先に挙げた医療行為に含まれない治療や、往診の回数が積み重なって、1カ月の医療費が高額になった場合、一定額を超えたぶんが払い戻される「高額療養費制度」が使える。70歳以上で年収156万~約370万円なら、自己負担の上限は月1万8000円となる(関連記事:高額化するがん治療「高額療養費」でいくら戻る?)。

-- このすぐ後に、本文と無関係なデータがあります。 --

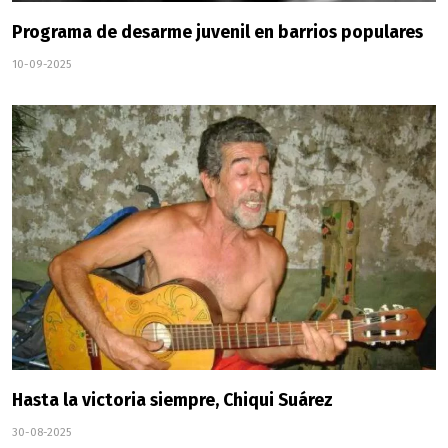
Programa de desarme juvenil en barrios populares
10-09-2025
Hasta la victoria siempre, Chiqui Suárez
30-08-2025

さらに、訪問看護や訪問介護には、別の費用体系がある。

訪問看護は「介護保険」または「公的医療保険」、訪問介護は「介護保険」で利用できる。

これらも地域やサービスを受ける人の状態、内容によって異なるが、日常生活のほぼすべてに介助が必要な人は、最大で月40万円程度(1割負担なら4万円くらい)の看護・介護のサービスを介護保険で利用できる。具体的には、1日2回の訪問介護と週2回の訪問看護、週2回のデイサービス(通所型の介護サービス)だ。

本人の状態や、治療の内容にもよるので一概に比較できないが、入院した場合の自己負担費用が1日平均約2万円(生命保険文化センターの2022年度調査)であることを考えると、概ね入院より安くすむといえるだろう。

何より「自分の家という、ご自身の選択が尊重される場所で過ごすことは、特に残された時間が限られるがん患者さんにとって、重要です」(前出・佐々木さん)。

仕事をしながら膵がんの夫を看取る

江戸川区のNさん(50代)は、膵がんの夫(享年59)を自宅で看取った。

夫は温厚な人柄で、「ガハハ」とよく笑う人だった。Nさんも明るい人で、「在宅医療は初めてでしたが、できる限りのことをして、私と娘で笑顔で送り出そうと決めました。『しろひげ』の皆さんに守られて、貫くことができました」と話してくれた。